# Rough Riding Tractor



## Moo Farms (Jun 16, 2021)

I recently sold my 1998 John Deere 6410 - 2 wheel drive and purchased a 2017 6130M John Deere 4 wheel drive tractor.. I am very happy with the power and features on the new tractor. 

STRICKLY A HAY TRACTOR. Mow, Rake, Bale, Haul

My problem is it is very rough riding. It is my first 4 wheel drive tractor and I don't know if this condition is normal. I have not needed to engage the 4 wheel drive yet.

Driving through fields I have worked for years I can hardly stay in the seat at 5 mph. Im used to running faster than that. Running down the road with the JD 568 Baler I cant go over 20mph or it starts bucking/ same way with mow/cond.

There are no weights on this tractor. Should I add some. ANY IDEAS


----------



## HayMike (Mar 22, 2011)

Tire pressure correct? Loaded tires might smooth it out.


----------



## Tx Jim (Jun 30, 2014)

Welcome to HT
Ditto on checking tire pressures


----------



## JOR Farm (Aug 27, 2019)

I fill all tires to the max with water then try to run as low of pressure as the tires can stand. This makes them ride much better unless it's a loader tractor then you have to have a lot of pressure up front to carry the load which will sometimes make them hop.


----------



## Gearclash (Nov 25, 2010)

What size are the tires and what is the pressure in them? My attitude toward baling tractor tires anymore is to go toward oversize tires running at lower pressures.


----------



## Moo Farms (Jun 16, 2021)

I checked the Air PSI on this tractor and all 4 tires were at 26 PSI. I set them down to 20 PSI and will give that a try.


----------



## bool (Mar 14, 2016)

While you are at it, lower the rears to 15 PSI.

You could go lower than 20 front and 15 rear but try that for now.

Roger


----------



## dvcochran (Oct 1, 2017)

Others will disagree but some of it is the reality of a 4wd tractor. I agree with filling with fluid and running LOW pressure. As long as you are just pulling and not lifting I think you could go closer to 10 psi.


----------



## Gearclash (Nov 25, 2010)

Ya, its gonna ride like a brick at 26 PSI. I have found that 15 PSI is kind of the the magic point where tractor tires start to ride really nice. It depends on the tire of course. And don’t run under inflated for the tire load. That will shorten tire life noticeably. 

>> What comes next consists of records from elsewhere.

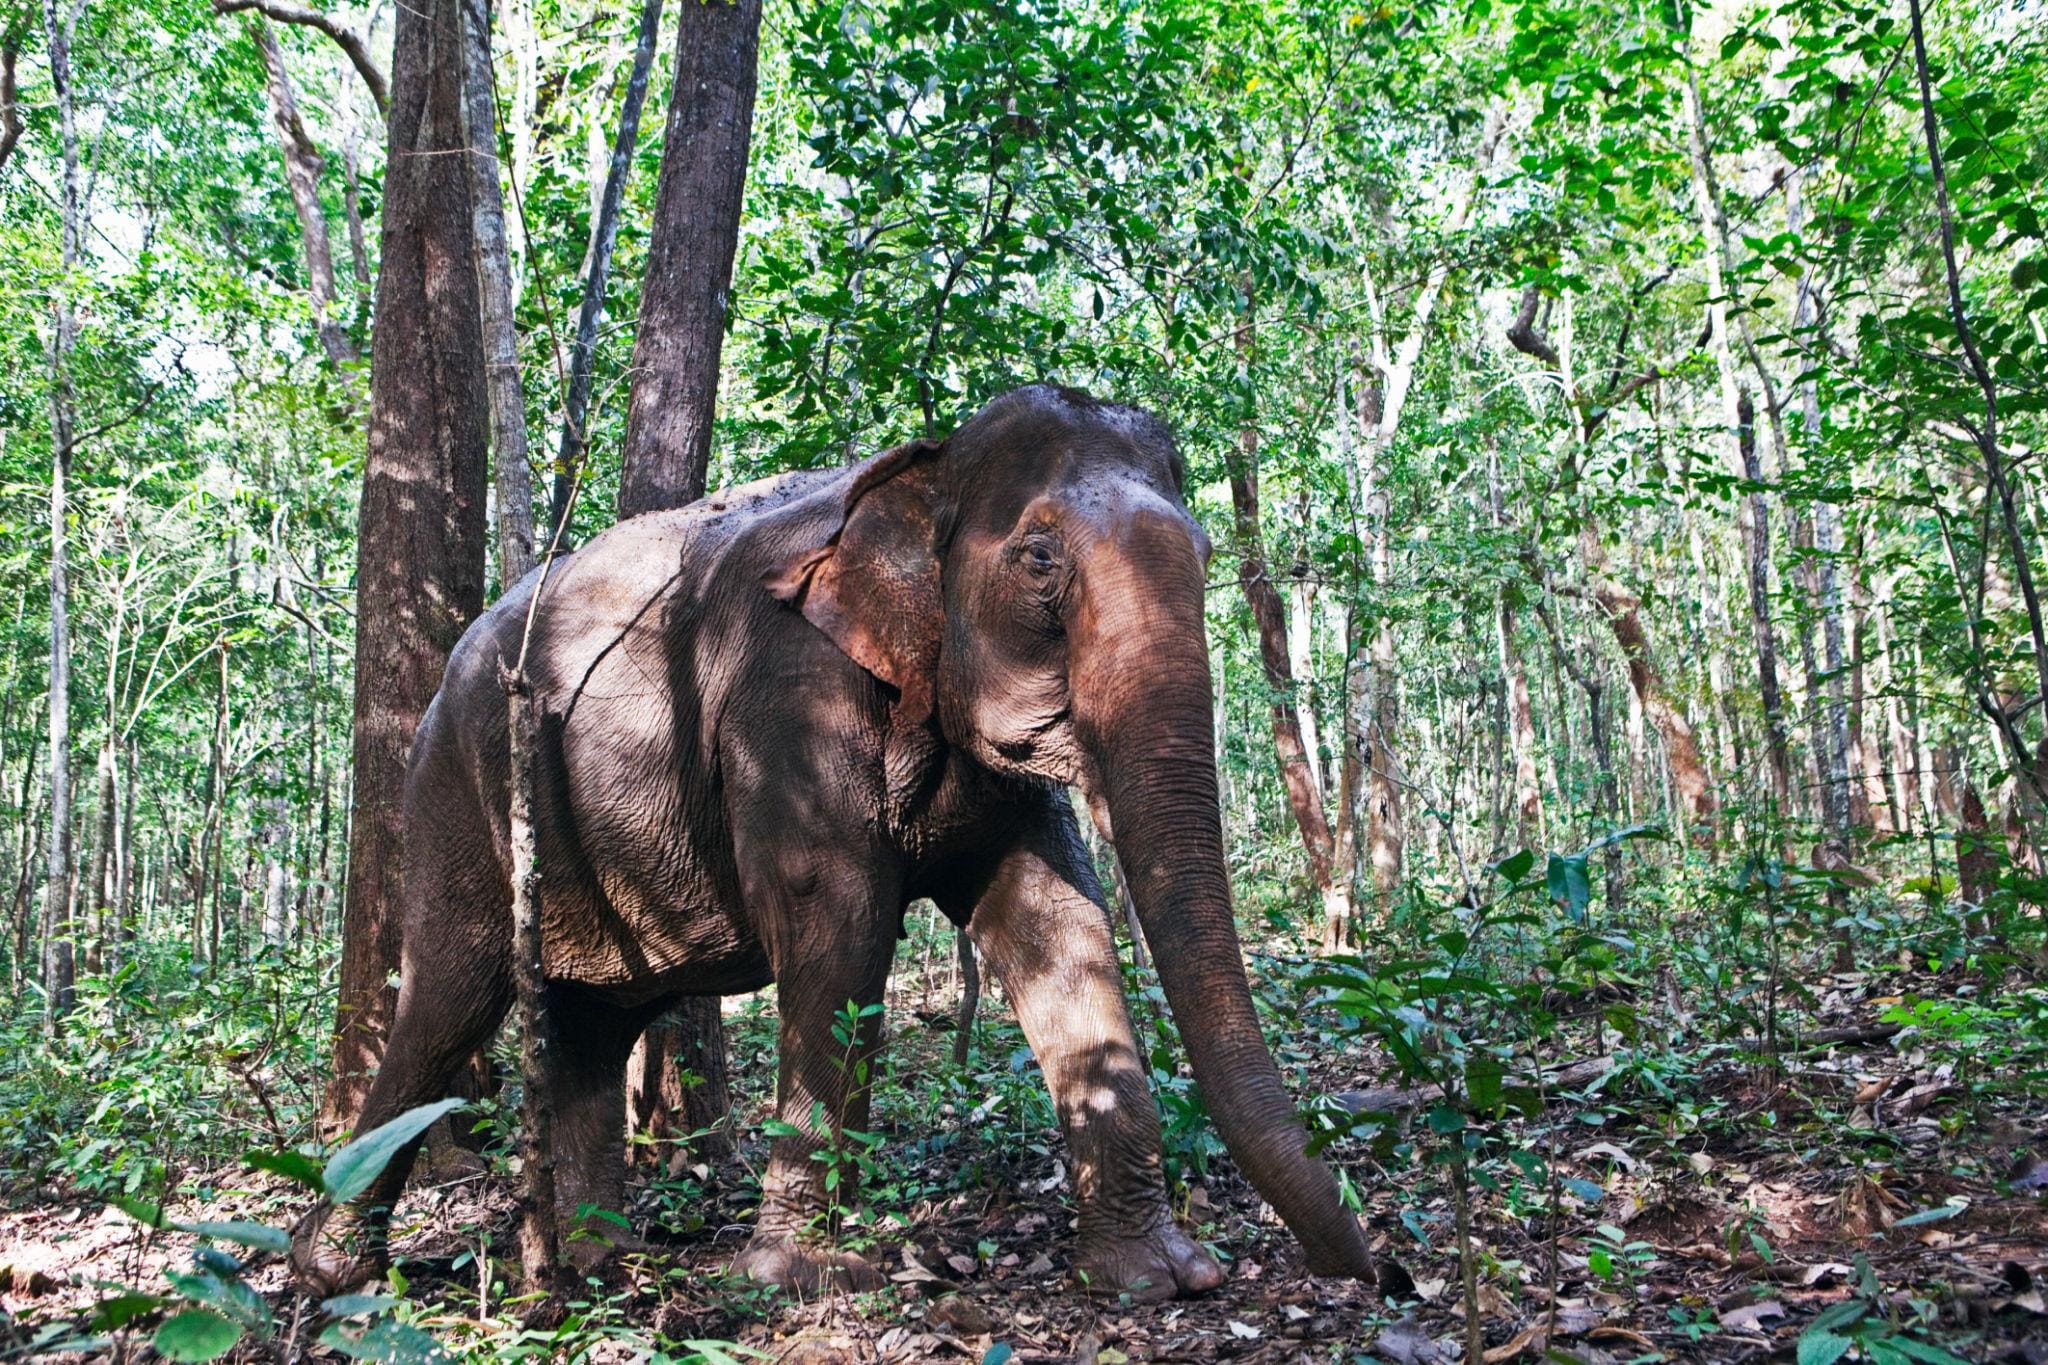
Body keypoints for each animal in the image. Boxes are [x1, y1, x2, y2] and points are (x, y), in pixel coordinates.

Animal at [293, 383, 1381, 1302]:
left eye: (1204, 552)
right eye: (1039, 559)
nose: (1379, 1273)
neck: (921, 469)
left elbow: (1056, 925)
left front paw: (1155, 1277)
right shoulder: (786, 705)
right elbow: (839, 934)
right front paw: (793, 1279)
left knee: (591, 1026)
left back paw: (600, 1267)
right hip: (449, 790)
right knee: (450, 998)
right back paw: (334, 1273)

I would not agree with putting fluid in the tires. That reduces the air space and make the tire behave like it is a much smaller tire; when the tire hits a bump or hole the pressure of the air in the tire will spike much more sharply than an un filled tire. Adding iron wheel weights will help.


----------



## Cantrellc123 (Apr 30, 2019)

I have a 6115M and it’s probably the best riding tractor we have on the farm. I don’t really know what the rear tire pressure is but the tires bulge out a bit where they make ground contact. Tire pressure is your enemy in this story.


----------